The Greatest Breakthrough Since Lunchtime #6 – The Canary System

From The Ontario Ministry of Economic Development and Innovation

A Toronto Success Story

Quantum Dental Technologies
A Quantum Leap For Dental Care

Drilling and filling cavities could soon be a thing of the past thanks to revolutionary new technology developed by Toronto dentist Stephen Abrams and U of T engineer Andreas Mandelis.

Called The Canary System, the technology uses light waves and can find cavities even before they show up on x-rays. The system is safe, non-invasive and painless – and lets dentists halt decay by using pastes or gels to remineralize teeth.

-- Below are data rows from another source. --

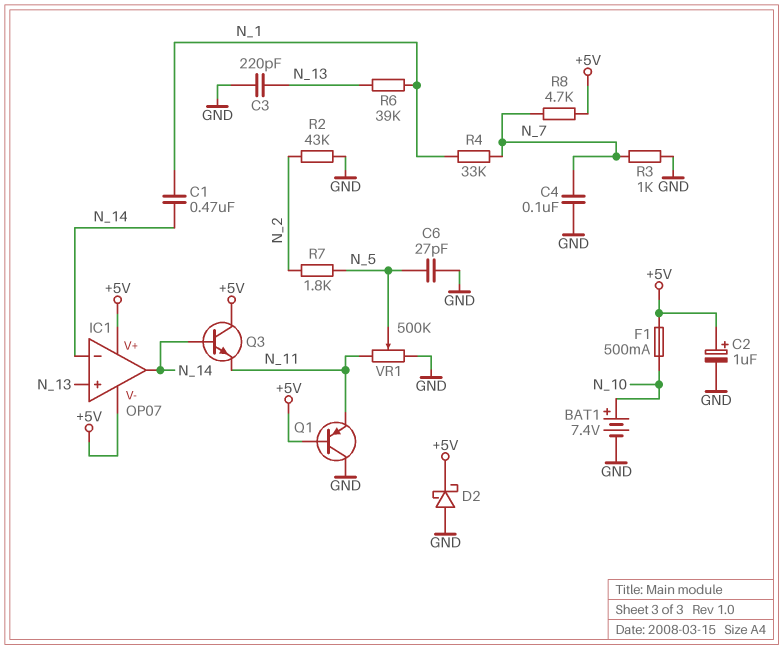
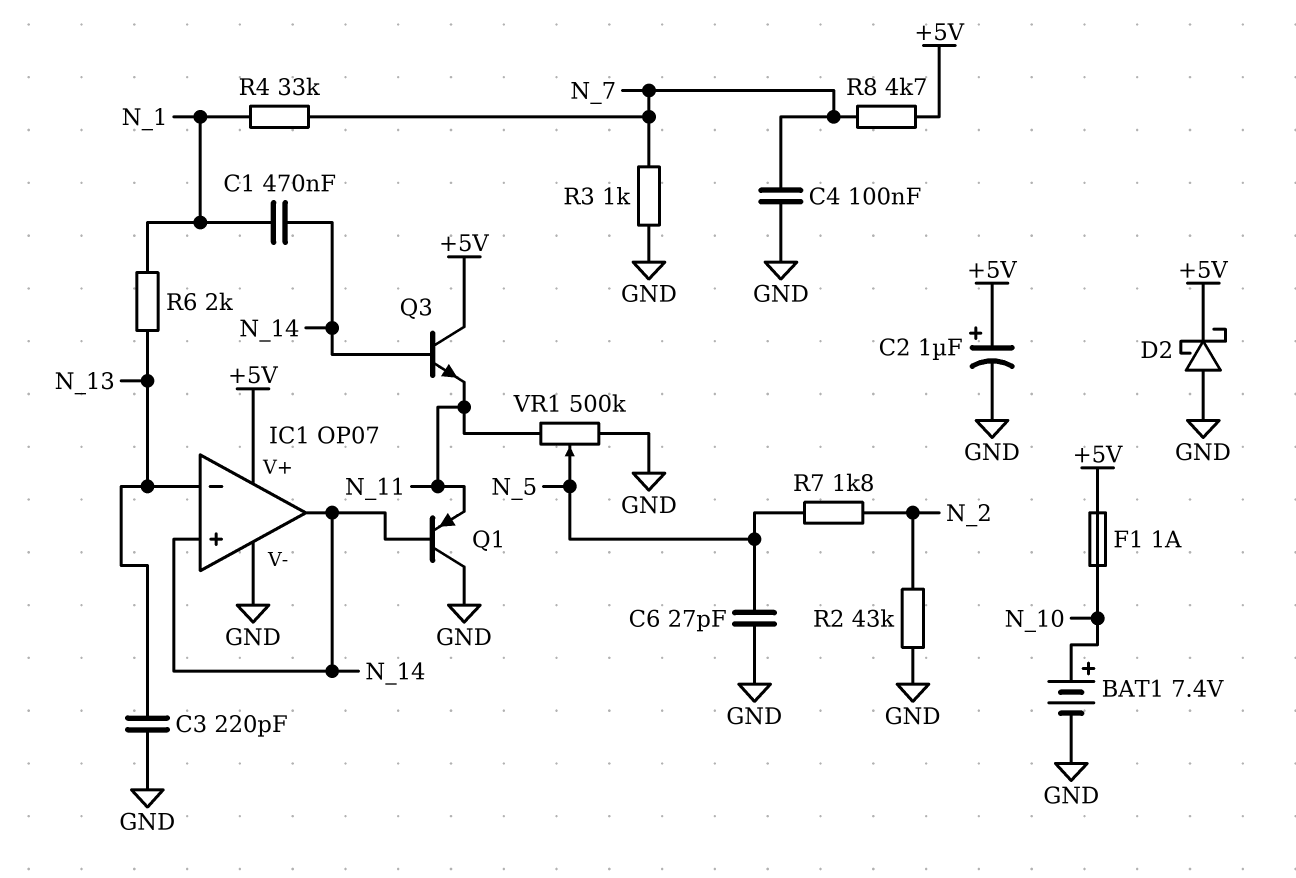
F1: 500mA (+5V, N_10) -> 1A (+5V, N_10)
IC1 pin V-: +5V -> GND
IC1 pin in+: N_13 -> N_14
IC1 pin in-: N_14 -> N_13
Q1: PNP (B +5V, C GND, E N_11) -> PNP (B N_14, C GND, E N_11)
R6: 39k (N_1, N_13) -> 2k (N_1, N_13)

“This really is breakthrough technology,” says Abrams, now president of Quantum Dental Technologies, the company he and Mandelis formed to develop and manufacture the system.

With The Canary System, a dentist uses a handheld laser that emits a low-power light to examine tooth surfaces. The system measures the amount of light and heat emitted from each tooth. Since healthy tooth enamel produces a specific wavelength signature, any deviations can be analyzed, and can pinpoint problems as tiny as 50 microns (half the diameter of a strand of hair) up to five millimetres below the tooth surface.

Custom reports are generated and displayed on an interactive, touch-screen monitor for immediate chairside review. They can also be downloaded onto a smartphone or personal computer, helping patients take ownership of their own oral health care.

The Canary System, which won a National Instruments Graphical System Design Achievement Award in the medical device category for 2010, is expected to be available to dentists in Canada beginning in April 2011.

For Abrams and Mandelis, bringing the technology to market has been an exciting adventure that began 10 years ago in Abrams’ dental office when Mandelis was visiting for a routine check-up.

Abrams was bemoaning the state of preventative care in dentistry. Mandelis, an expert in thermophotonics, suggested perhaps lasers could be adapted to assess oral health.

The two brought their idea to the Ontario Centres of Excellence, which got the ball rolling with start-up funding and help with product development. Along the way, the Health Technology Exchange also contributed product development expertise and funding, and MaRS provided advisory services on positioning and branding.

“These commercialization programs have been very helpful to us,” says Quantum’s vice president of corporate development, Josh Silvertown. “For those who want to use them, government resources are there. The key is to be creative and take advantage of them.”